Книга Воспоминания, страница 71. Автор книги Анастасия Цветаева

Разделитель для чтения книг в онлайн библиотеке

Онлайн книга «Воспоминания»

Cтраница 71

А чудятся за Марией Васильевной – какие-то чугунные лестницы. (Почему? Не знаю. Но, конечно, они и Марусе чудятся, не одной мне…) И гул родильного дома, общежитие бедноты. И вот ей уж надо снова туда, а нам – снова одним, потому что…

– Маруся, а напишем-ка с тобой письмецо, французское…

Папин голос, Марина, потягиваясь, встает от книги, я беру географию или задачник… Снизу – в мое внезапное мгновенье счастья – разбегающийся прилив вальса Durand [40] по клавишам, – это Марина, кончив письмо, села вдруг за рояль – и я лечу вниз по лестнице. Мои руки о горячие кафели печи в зале – мое всегдашнее теперь место, когда Марина на минуту сядет за рояль. Среди взрослых я больше молчала, сознавая себя младшей. Наедине же с Мариной я часто возраста не чувствовала, так кровно сходны были наши состояния, чувства, отношения к людям. Те же нравились мне, что ей, те же отвращали. То, что Марина была резче меня и угрюмей, – не мешало. Я с детства привыкла к ее большей гневности, своей большей мягкости.

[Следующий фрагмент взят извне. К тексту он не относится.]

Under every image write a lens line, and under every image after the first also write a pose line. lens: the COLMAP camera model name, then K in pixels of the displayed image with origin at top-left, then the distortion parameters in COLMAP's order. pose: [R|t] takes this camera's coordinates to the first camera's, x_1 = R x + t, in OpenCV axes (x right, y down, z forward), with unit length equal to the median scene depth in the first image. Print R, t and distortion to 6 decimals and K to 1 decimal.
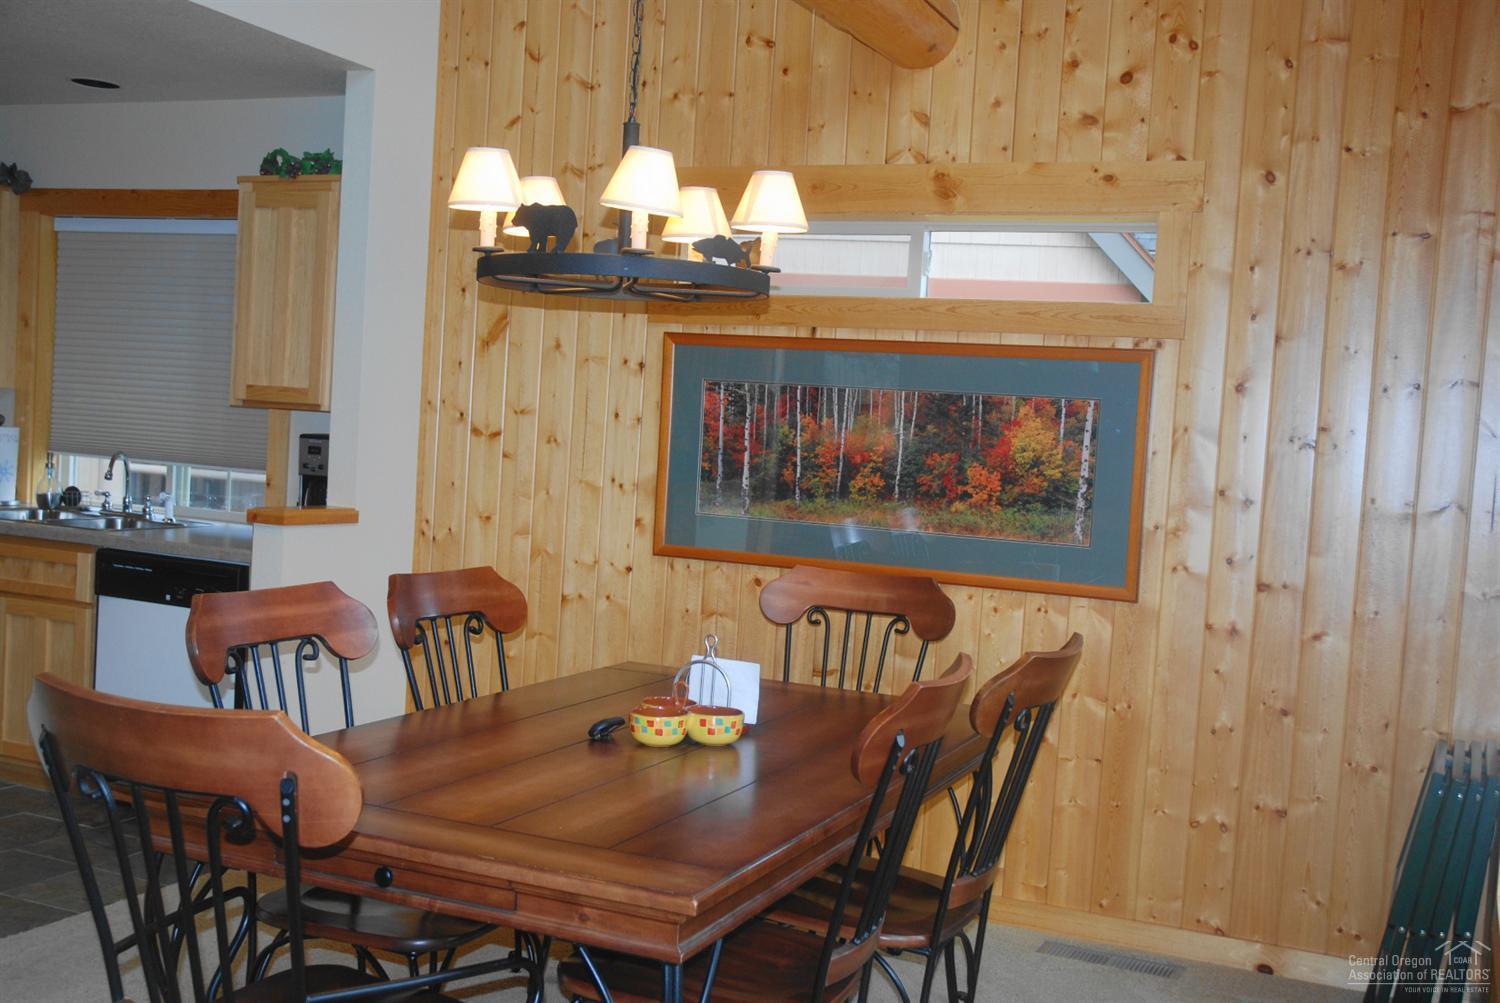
lens RADIAL K [[1597.0, 0, 754.7], [0, 1597.0, 529.9], [0, 0, 1]] dist [-0.018750, 0.004401]
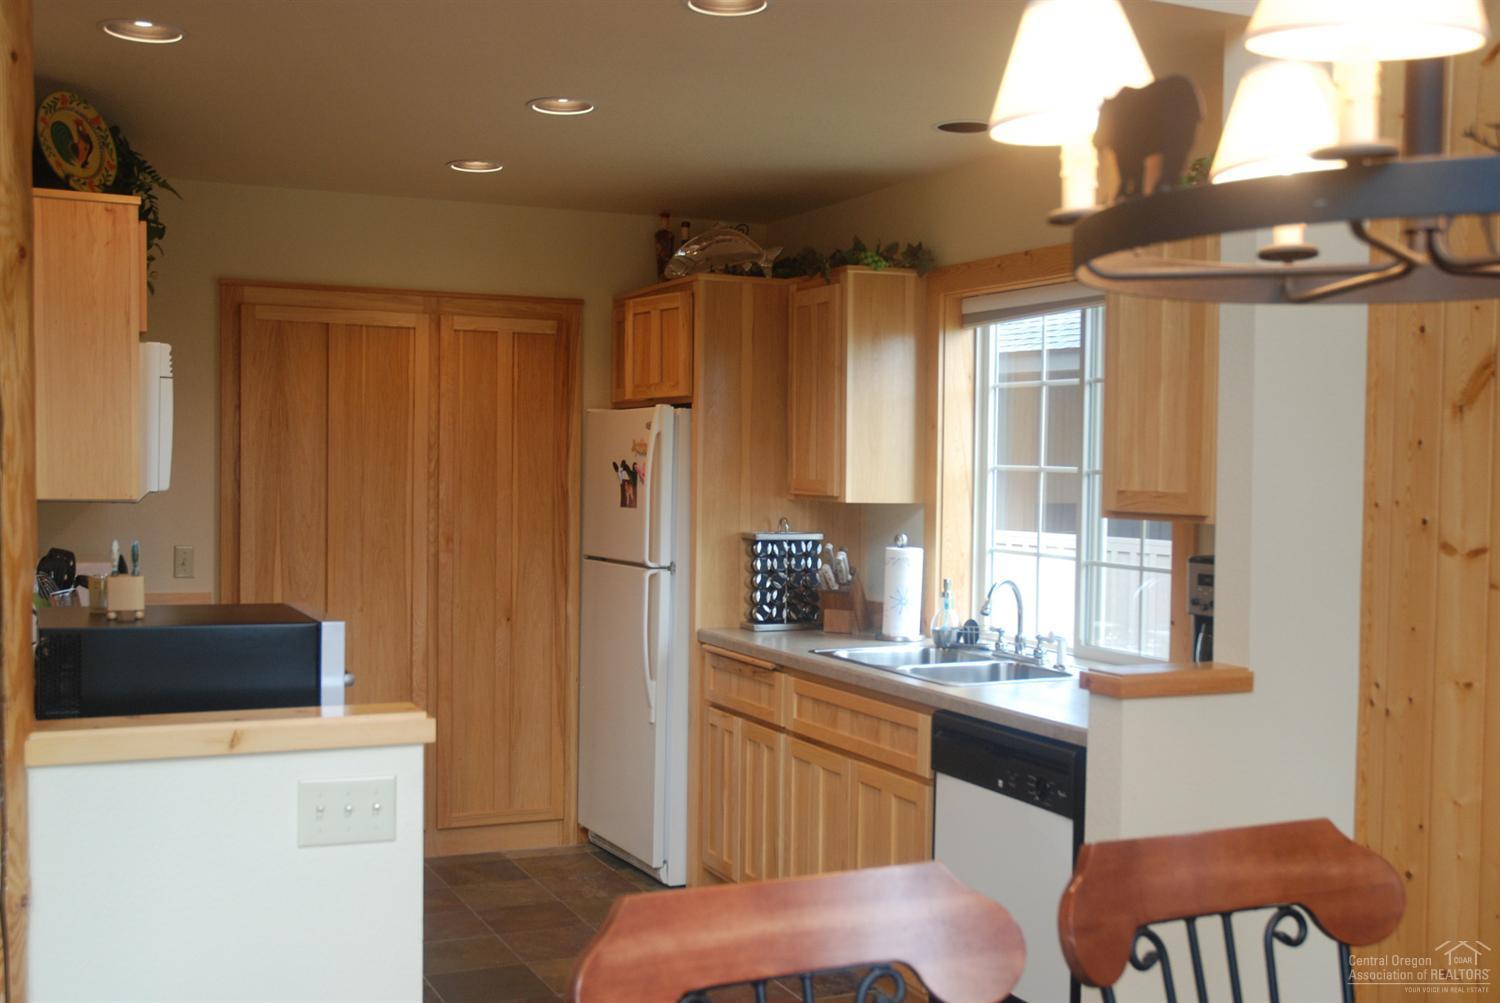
lens RADIAL K [[1597.0, 0, 754.7], [0, 1597.0, 529.9], [0, 0, 1]] dist [-0.018750, 0.004401]
pose [[0.751052, -0.028600, -0.659623, 0.038016], [-0.006154, 0.998715, -0.050309, -0.036183], [0.660214, 0.041844, 0.749911, 0.350889]]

Понимание же было с полуслова, со взгляда…

Была осень, когда мы поехали в гости к Лёриной крестной, Анне Александровне Адлер. У нее была дача в Сокольниках, пышная сервировка стола. Новость тогда – пианола. Подруга покойной матери Лёры и Андрея жила на широкую ногу. Бывшая красавица, она хромала, но и это казалось у нее почти грациозным. Светская дама, любезная, была нам чужда, нам было у нее неловко. Ее знакомый – седеющий блондин в пенсне, с русой бородкой – Ш-н, внимательно в нас вглядывавшийся, еще больше смущал нас. После прогулки по саду, среди золотых ветвей в синей осенней эмали, мы пили чай, когда он или его соседка по столу, гостья, сказали вполголоса друг другу – о Марине, что она похожа на Ольгу из «Евгения Онегина».

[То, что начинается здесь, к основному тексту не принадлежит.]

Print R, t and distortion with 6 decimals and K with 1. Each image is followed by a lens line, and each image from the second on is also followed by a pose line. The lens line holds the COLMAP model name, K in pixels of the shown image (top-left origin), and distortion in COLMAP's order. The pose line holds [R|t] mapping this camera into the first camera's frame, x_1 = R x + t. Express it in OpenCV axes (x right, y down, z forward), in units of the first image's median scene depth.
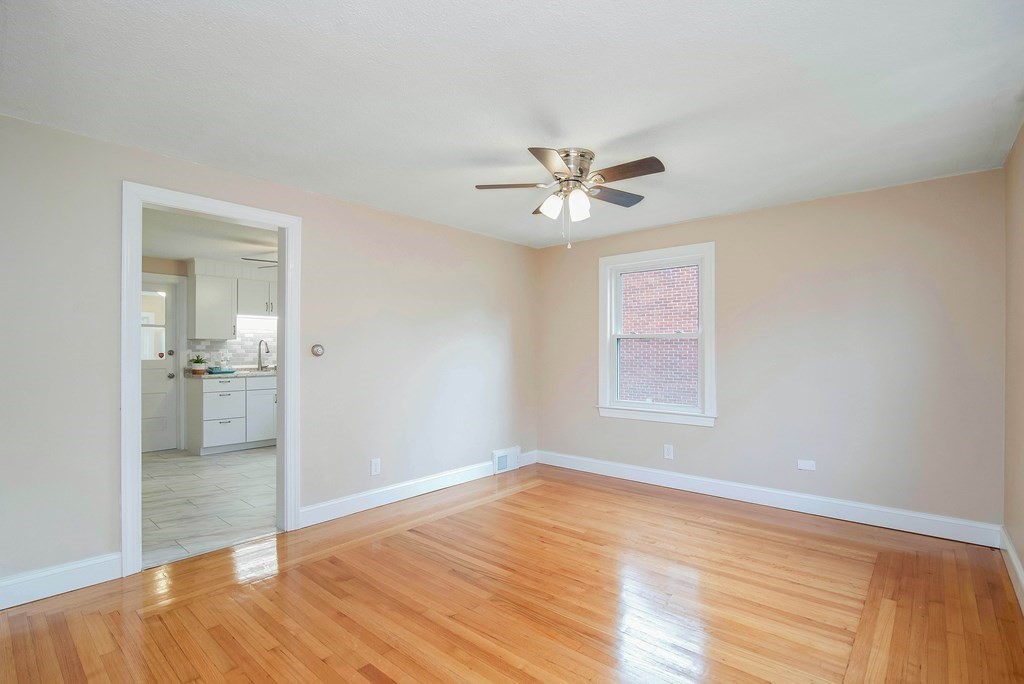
lens RADIAL K [[484.2, 0, 511.9], [0, 484.2, 356.9], [0, 0, 1]] dist [-0.015894, -0.000545]
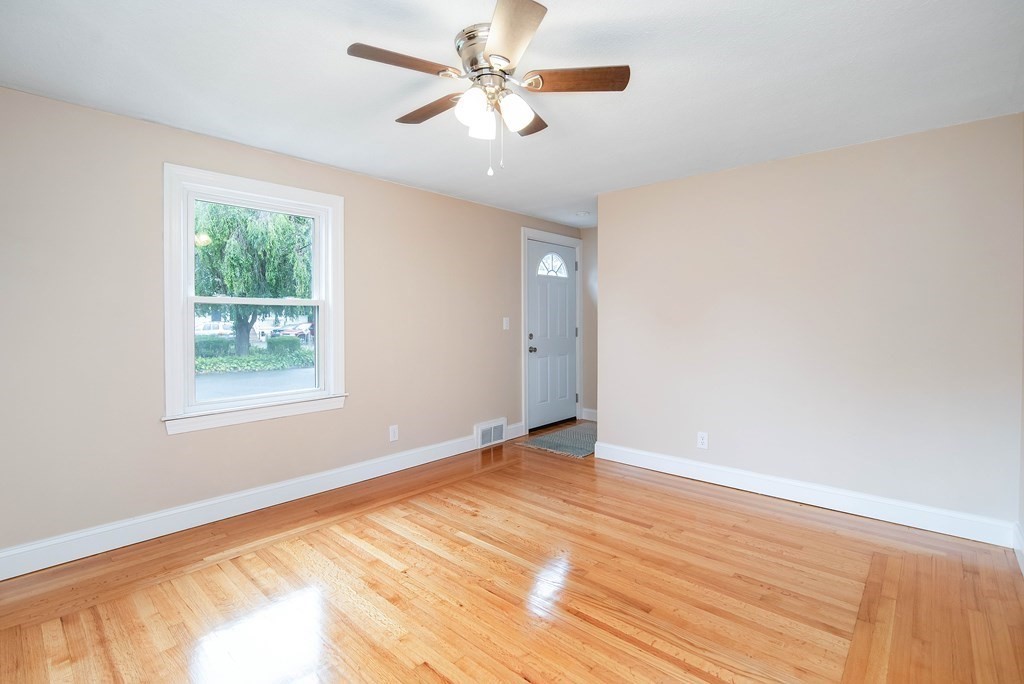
lens RADIAL K [[484.2, 0, 509.2], [0, 484.2, 315.9], [0, 0, 1]] dist [-0.002169, -0.000235]
pose [[-0.999920, 0.000483, 0.012616, 0.081426], [0.000548, 0.999987, 0.005114, -0.028660], [-0.012613, 0.005121, -0.999907, 1.637267]]
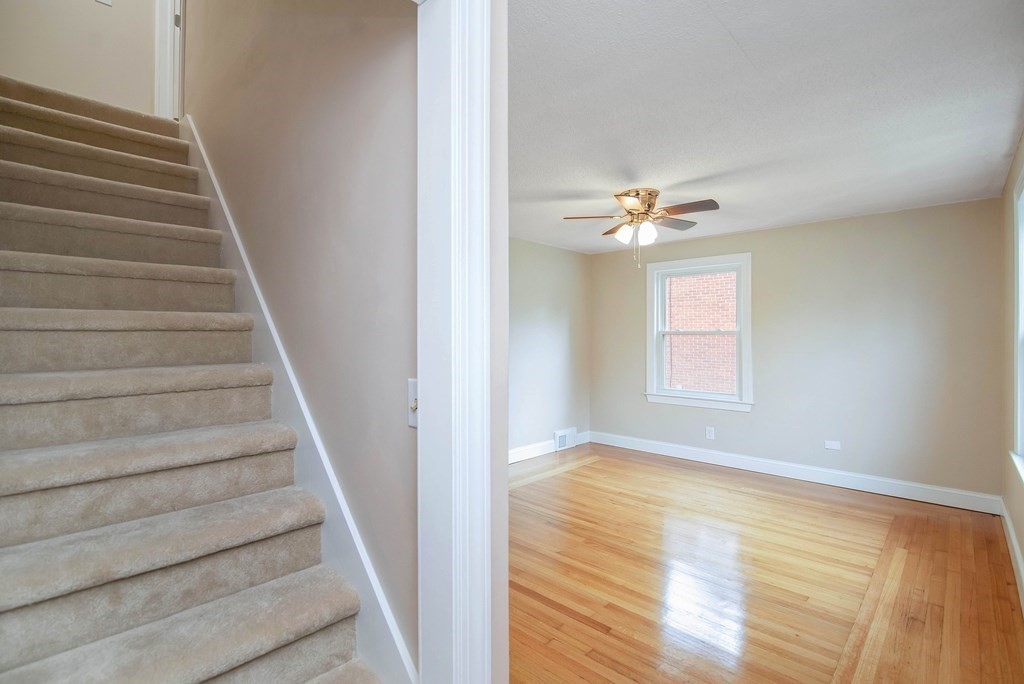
lens RADIAL K [[474.6, 0, 512.0], [0, 474.6, 342.0], [0, 0, 1]] dist [-0.008963, 0.000760]
pose [[0.999168, 0.002989, -0.040667, -0.156032], [-0.003089, 0.999992, -0.002393, -0.027445], [0.040659, 0.002517, 0.999170, -0.234709]]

– Помните? «Кругла, красна лицом она…»

Недосказанная строка промчалась в мозгу. Как мне было больно за вспыхнувшую Марину, за ее боль, за ее невозможность сделать единственное, что сейчас хотелось, – встать и уйти. Как прикованная, она претерпела свою муку И для чего была борьба с тоской все часы визита до этого, ее щедрое рассыпанье юмора в сыгранной «словоохотливости», которым она «занимала» их? Бисер перед свиньями! «Вот так светские люди!» – думала я в отвращении.

Какой это был удар по Марининой тайной ране – по ее страданию о не той наружности, какую она хотела! Она ненавидела свою розовость, свой здоровый вид, свое крепкое, ширококостное тело (толстой она никогда не была).

С той осени Марина училась в гимназии Алферовой, но мало рассказывала о ней, ее не любила. Мне же в гимназии Потоцкой было хорошо. Учителя относились к нам как к равным. На уроках французского и немецкого мне было нечего делать; узнав это, наша начальница Варвара Васильевна Потоцкая, полная, розовощекая, преподававшая нам французский, стала давать мне проверять на уроке всю пачку письменных работ класса.

Но пора вернуться к событиям. Они, революционные, шли по России, их дух витал в моей гимназии, в противоположность Марининым гимназиям. Но не за то ли она выбирала себе школы враждебные, что там могла утолять свой бунтарский дух?

Наш учитель географии С.Г. Григорьев походил на нервийских революционеров. Его же типа была и Е.Н. Орловская, вскоре его сменившая в нашем классе. Среди «старших» нам показывали тех, кто «работает» (то есть ходит на политические собрания, связан интересами со взрослыми членами передовой семьи, кто, может быть, даже и «состоит членом», может быть, хранит – прокламации?).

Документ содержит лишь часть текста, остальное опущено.